Our group was an early advocate of neoadjuvant chemotherapy alone followed by surgical resection, and we did not routinely use radiation therapy in the preoperative setting. Given that most patients who succumb to esophageal cancer do so because of distant disease, we believe that chemotherapy is an important component of treatment, and we have typically administered such treatment in the neoadjuvant setting. However, we also believe that by performing a more radical en bloc resection, we can achieve higher rates of R0 resection and superior local control, which is in our view the primary benefit of radiation therapy, yet without subjecting patients to the added potential toxicity and post-operative adverse events that may result from trimodality therapy (26-29). Spicer recently reported (30) on the experience of three large institutions, including our own, with en bloc resection for patients with cT3N1 esophageal cancer treated with either preoperative chemoradiation (100 patients) or preoperative chemotherapy (114 patients). He found no difference between the two groups of patients in either overall or disease-free survival.

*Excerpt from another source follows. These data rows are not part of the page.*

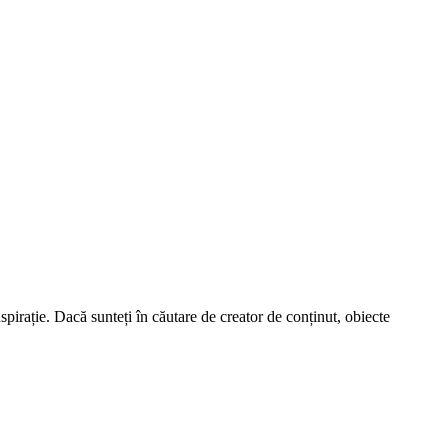
spirație. Dacă sunteți în căutare de creator de conținut, obiecte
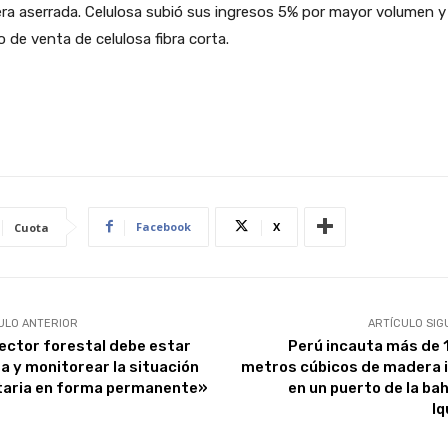
a aserrada. Celulosa subió sus ingresos 5% por mayor volumen y
o de venta de celulosa fibra corta.
Facebook
X
Cuota
ULO ANTERIOR
ARTÍCULO SIG
sector forestal debe estar
Perú incauta más de 
ta y monitorear la situación
metros cúbicos de madera i
taria en forma permanente»
en un puerto de la bah
Iq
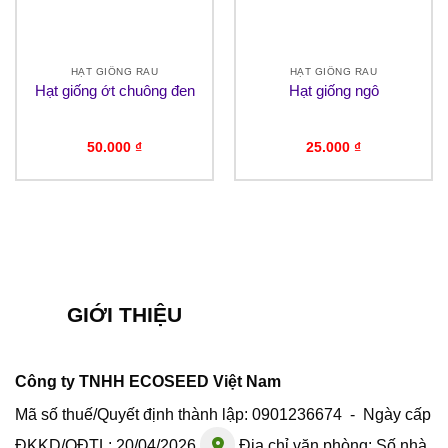
HẠT GIỐNG RAU
HẠT GIỐNG RAU
Hạt giống ớt chuông đen
Hạt giống ngô
50.000
₫
25.000
₫
GIỚI THIỆU
Công ty TNHH ECOSEED Việt Nam
Mã số thuế/Quyết định thành lập: 0901236674 - Ngày cấp
ĐKKD/QĐTL: 20/04/2026
Địa chỉ văn phòng: Số nhà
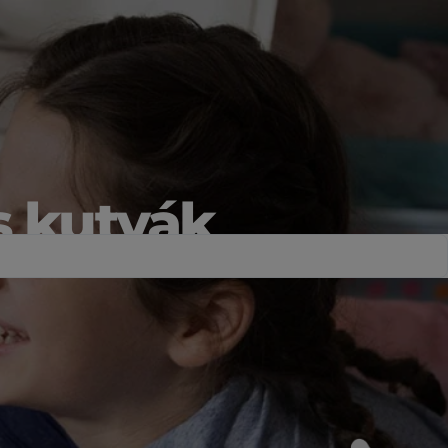
s kutyák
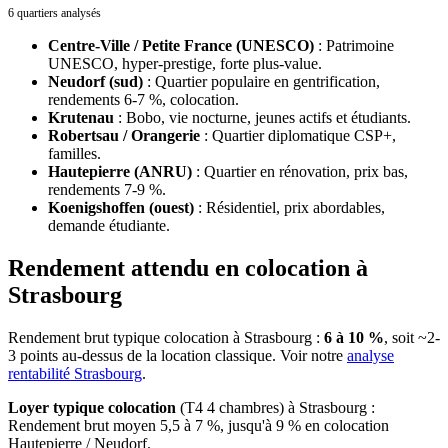
6 quartiers analysés
Centre-Ville / Petite France (UNESCO)
:
Patrimoine
UNESCO, hyper-prestige, forte plus-value.
Neudorf (sud)
:
Quartier populaire en gentrification,
rendements 6-7 %, colocation.
Krutenau
:
Bobo, vie nocturne, jeunes actifs et étudiants.
Robertsau / Orangerie
:
Quartier diplomatique CSP+,
familles.
Hautepierre (ANRU)
:
Quartier en rénovation, prix bas,
rendements 7-9 %.
Koenigshoffen (ouest)
:
Résidentiel, prix abordables,
demande étudiante.
Rendement attendu en colocation à
Strasbourg
Rendement brut typique colocation
à
Strasbourg
:
6 à 10 %
, soit ~2-
3 points au-dessus de la location classique. Voir notre
analyse
rentabilité
Strasbourg
.
Loyer typique colocation
(T4 4 chambres)
à
Strasbourg
:
Rendement brut moyen 5,5 à 7 %, jusqu'à 9 % en colocation
Hautepierre / Neudorf.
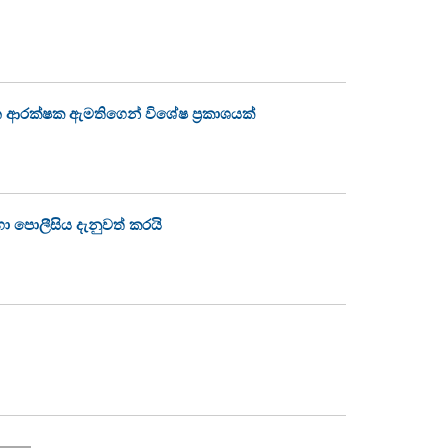
 ආරක්ෂක ඇමතිගෙන් විශේෂ ප්‍රකාශයක්
හා පොලීසිය දැනුවත් කරයි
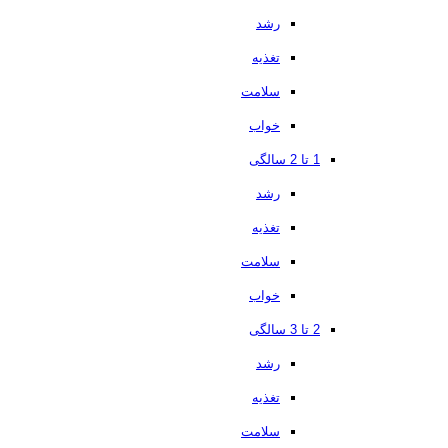
رشد
تغذیه
سلامت
خواب
1 تا 2 سالگی
رشد
تغذیه
سلامت
خواب
2 تا 3 سالگی
رشد
تغذیه
سلامت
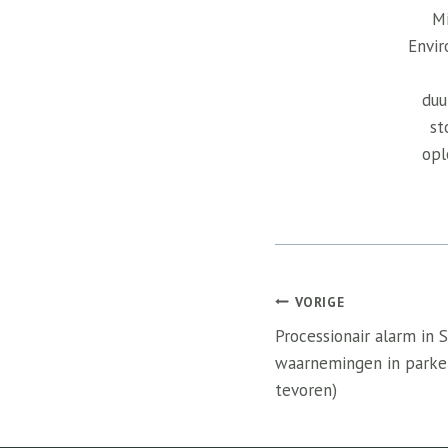
Mi
Envir
duu
st
opl
Bericht
VORIGE
navigatie
Processionair alarm in 
waarnemingen in parken
tevoren)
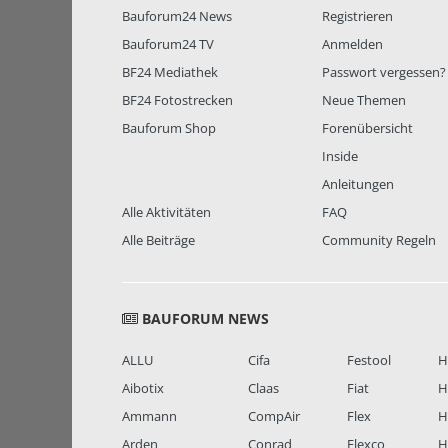
Bauforum24 News
Registrieren
Bauforum24 TV
Anmelden
BF24 Mediathek
Passwort vergessen?
BF24 Fotostrecken
Neue Themen
Bauforum Shop
Forenübersicht
Inside
Anleitungen
Alle Aktivitäten
FAQ
Alle Beiträge
Community Regeln
BAUFORUM NEWS
ALLU
Cifa
Festool
H
Aibotix
Claas
Fiat
H
Ammann
CompAir
Flex
H
Arden
Conrad
Flexco
H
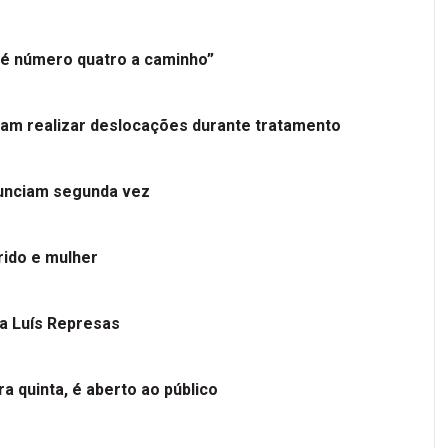
é número quatro a caminho”
tam realizar deslocações durante tratamento
nunciam segunda vez
ido e mulher
 a Luís Represas
a quinta, é aberto ao público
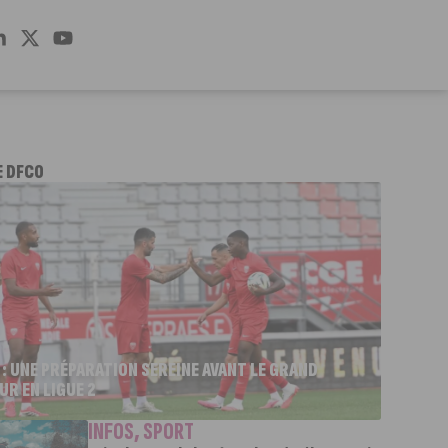
E DFCO
 : UNE PRÉPARATION SEREINE AVANT LE GRAND
UR EN LIGUE 2
INFOS
,
SPORT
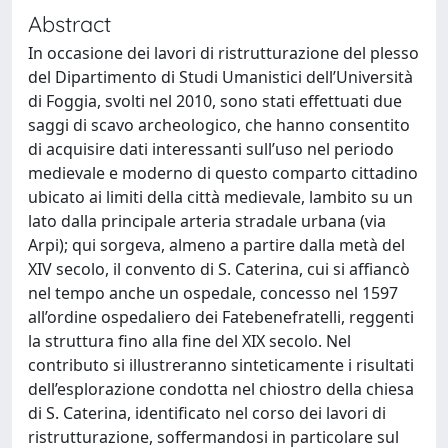
Abstract
In occasione dei lavori di ristrutturazione del plesso
del Dipartimento di Studi Umanistici dell’Università
di Foggia, svolti nel 2010, sono stati effettuati due
saggi di scavo archeologico, che hanno consentito
di acquisire dati interessanti sull’uso nel periodo
medievale e moderno di questo comparto cittadino
ubicato ai limiti della città medievale, lambito su un
lato dalla principale arteria stradale urbana (via
Arpi); qui sorgeva, almeno a partire dalla metà del
XIV secolo, il convento di S. Caterina, cui si affiancò
nel tempo anche un ospedale, concesso nel 1597
all’ordine ospedaliero dei Fatebenefratelli, reggenti
la struttura fino alla fine del XIX secolo. Nel
contributo si illustreranno sinteticamente i risultati
dell’esplorazione condotta nel chiostro della chiesa
di S. Caterina, identificato nel corso dei lavori di
ristrutturazione, soffermandosi in particolare sul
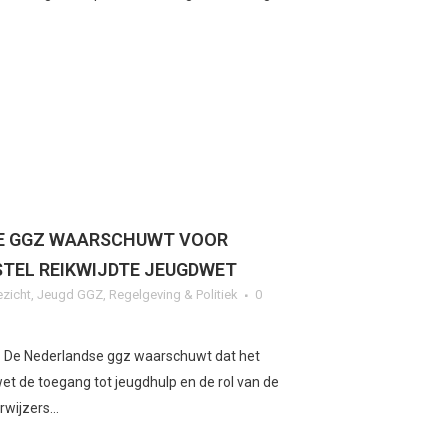
E GGZ WAARSCHUWT VOOR
TEL REIKWIJDTE JEUGDWET
ezicht
,
Jeugd GGZ
,
Regelgeving & Politiek
0
z De Nederlandse ggz waarschuwt dat het
et de toegang tot jeugdhulp en de rol van de
wijzers...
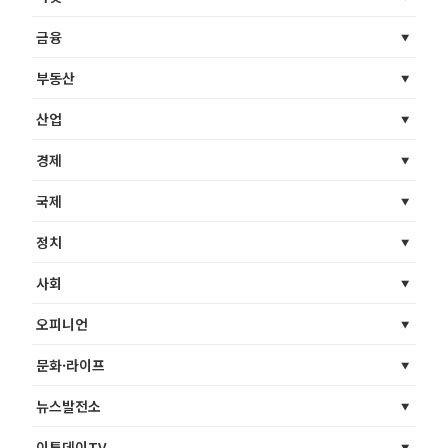
금융
부동산
산업
경제
국제
정치
사회
오피니언
문화·라이프
뉴스발전소
이투데이TV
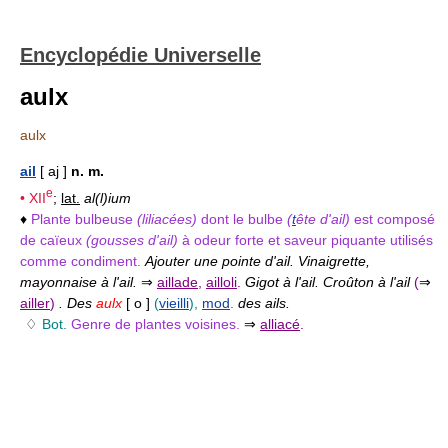
Encyclopédie Universelle
aulx
aulx
ail
[ aj ]
n. m.
e
•
XII
;
lat.
al(l)ium
♦
Plante bulbeuse
(liliacées)
dont le bulbe
(
t
ête d'ail)
est composé
de caïeux
(gousses d'ail)
à odeur forte et saveur piquante utilisés
comme condiment.
Ajouter une pointe d'ail. Vinaigrette,
mayonnaise à l'ail.
⇒
aillade
,
ailloli
.
Gigot à l'ail. Croûton à l'ail
(
⇒
ailler
)
. Des
aulx
[ o ]
(
vieilli
),
mod
.
des ails.
♢
Bot.
Genre de plantes voisines.
⇒
alliacé
.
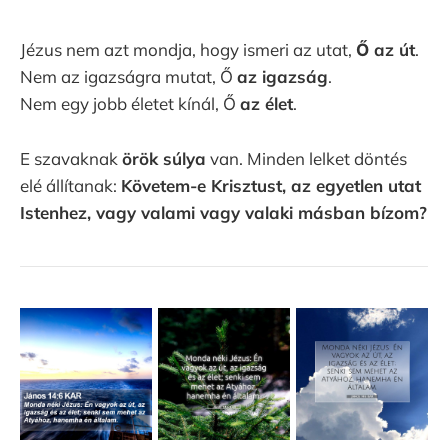
Jézus nem azt mondja, hogy ismeri az utat,
Ő az út
.
Nem az igazságra mutat, Ő
az igazság
.
Nem egy jobb életet kínál, Ő
az élet
.
E szavaknak
örök súlya
van. Minden lelket döntés
elé állítanak:
Követem-e Krisztust, az egyetlen utat
Istenhez, vagy valami vagy valaki másban bízom?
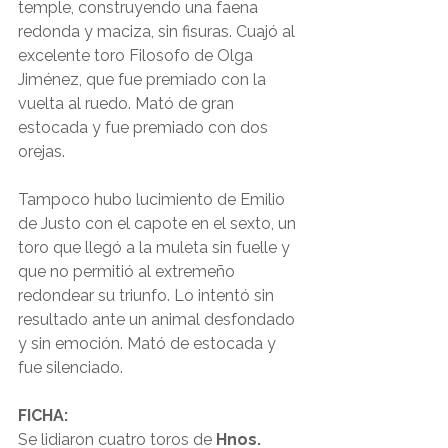
temple, construyendo una faena 
redonda y maciza, sin fisuras. Cuajó al 
excelente toro Filosofo de Olga 
Jiménez, que fue premiado con la 
vuelta al ruedo. Mató de gran 
estocada y fue premiado con dos 
orejas.
Tampoco hubo lucimiento de Emilio 
de Justo con el capote en el sexto, un 
toro que llegó a la muleta sin fuelle y 
que no permitió al extremeño 
redondear su triunfo. Lo intentó sin 
resultado ante un animal desfondado 
y sin emoción. Mató de estocada y 
fue silenciado.
FICHA:
Se lidiaron cuatro toros de 
Hnos. 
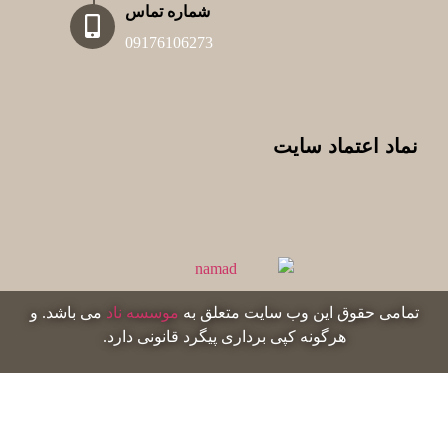
شماره تماس
09176106273
نماد اعتماد سایت
تمامی حقوق این وب سایت متعلق به
موسسه ناد
می باشد. و
هرگونه کپی برداری پیگرد قانونی دارد.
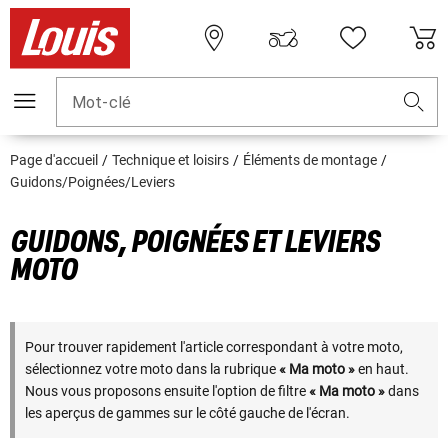
Mot-clé
Page d'accueil
Technique et loisirs
Éléments de montage
Guidons/Poignées/Leviers
GUIDONS, POIGNÉES ET LEVIERS
MOTO
Pour trouver rapidement l'article correspondant à votre moto,
sélectionnez votre moto dans la rubrique
« Ma moto »
en haut.
Nous vous proposons ensuite l'option de filtre
« Ma moto »
dans
les aperçus de gammes sur le côté gauche de l'écran.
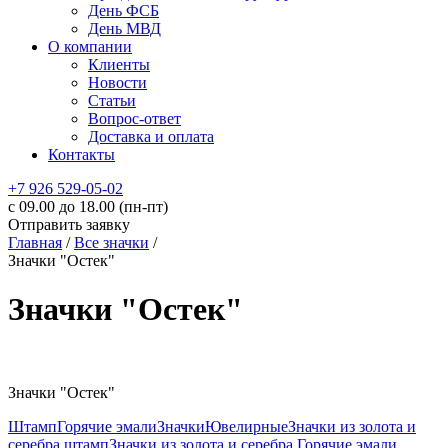
День ФСБ
День МВД
О компании
Клиенты
Новости
Статьи
Вопрос-ответ
Доставка и оплата
Контакты
+7 926 529-05-02
c 09.00 до 18.00 (пн-пт)
Отправить заявку
Главная
/
Все значки
/
Значки "Остек"
Значки "Остек"
Значки "Остек"
Штамп
Горячие эмали
Значки
Ювелирные
Значки из золота и
серебра штамп
Значки из золота и серебра Горячие эмали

Notably, there was no difference between the groups in locoregional recurrence rates suggesting that an en bloc esophagectomy after chemotherapy alone achieves local control rates comparable to those reported after trimodality therapy, thus emphasizing the role of surgery as a sufficient modality for local control. A more streamlined bimodality approach serves a suitable platform for the addition of novel additional therapies such as targeted or immunotherapy.
Conflicts of Interest: The authors have no conflicts of interest to declare.